WHAT THE TASK ASKS
From the items below, extract each line that contains the word "Wika". Letter case is significant.

━━ INPUT FOR THIS TASK ━━

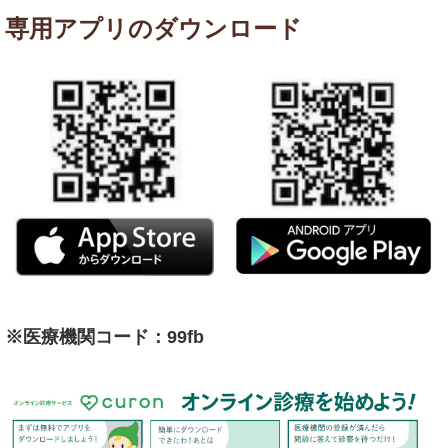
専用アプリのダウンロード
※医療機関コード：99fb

━━━
━━ INPUT FOR THIS TASK ━━

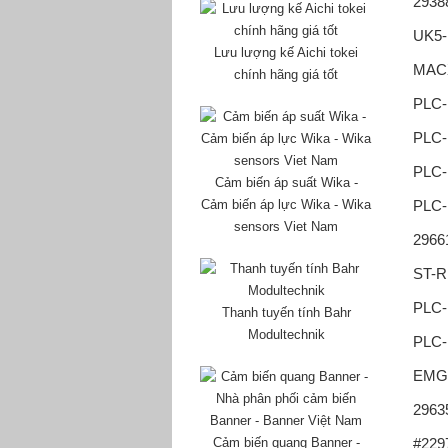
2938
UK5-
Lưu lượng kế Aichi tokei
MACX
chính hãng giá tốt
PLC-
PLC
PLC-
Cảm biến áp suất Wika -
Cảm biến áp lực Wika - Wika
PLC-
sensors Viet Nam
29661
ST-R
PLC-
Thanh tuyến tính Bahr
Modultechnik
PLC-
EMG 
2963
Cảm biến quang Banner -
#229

━━━
━━ INPUT FOR THIS TASK ━━

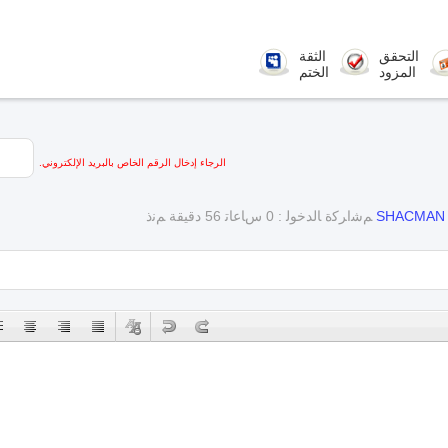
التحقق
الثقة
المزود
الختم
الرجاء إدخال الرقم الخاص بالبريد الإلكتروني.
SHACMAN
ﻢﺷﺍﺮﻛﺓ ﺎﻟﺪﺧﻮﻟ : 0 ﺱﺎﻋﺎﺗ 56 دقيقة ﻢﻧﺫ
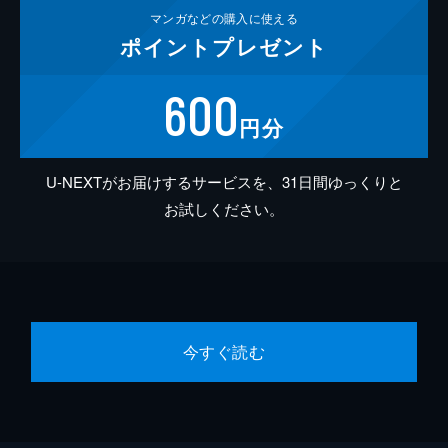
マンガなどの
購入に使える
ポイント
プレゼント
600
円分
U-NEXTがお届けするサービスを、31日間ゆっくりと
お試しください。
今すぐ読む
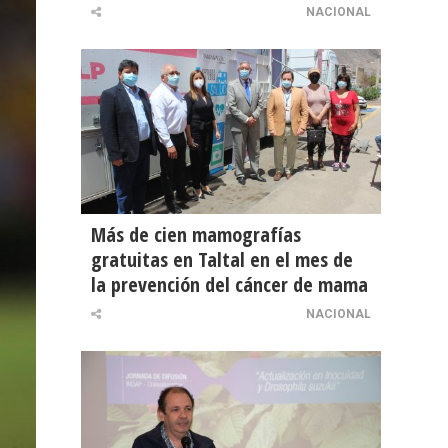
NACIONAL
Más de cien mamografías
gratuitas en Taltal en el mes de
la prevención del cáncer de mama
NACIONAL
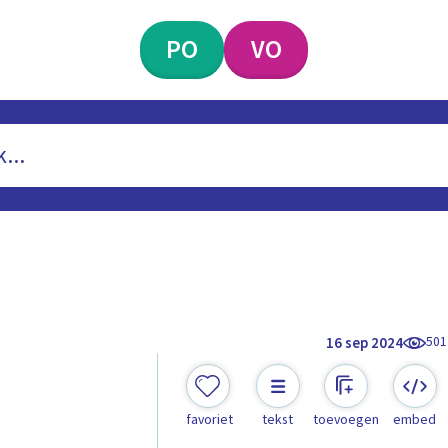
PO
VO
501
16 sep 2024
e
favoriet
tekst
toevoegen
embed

━━━

WRITTEN RESPONSE
Cảm biến áp suất Wika -
Cảm biến áp lực Wika - Wika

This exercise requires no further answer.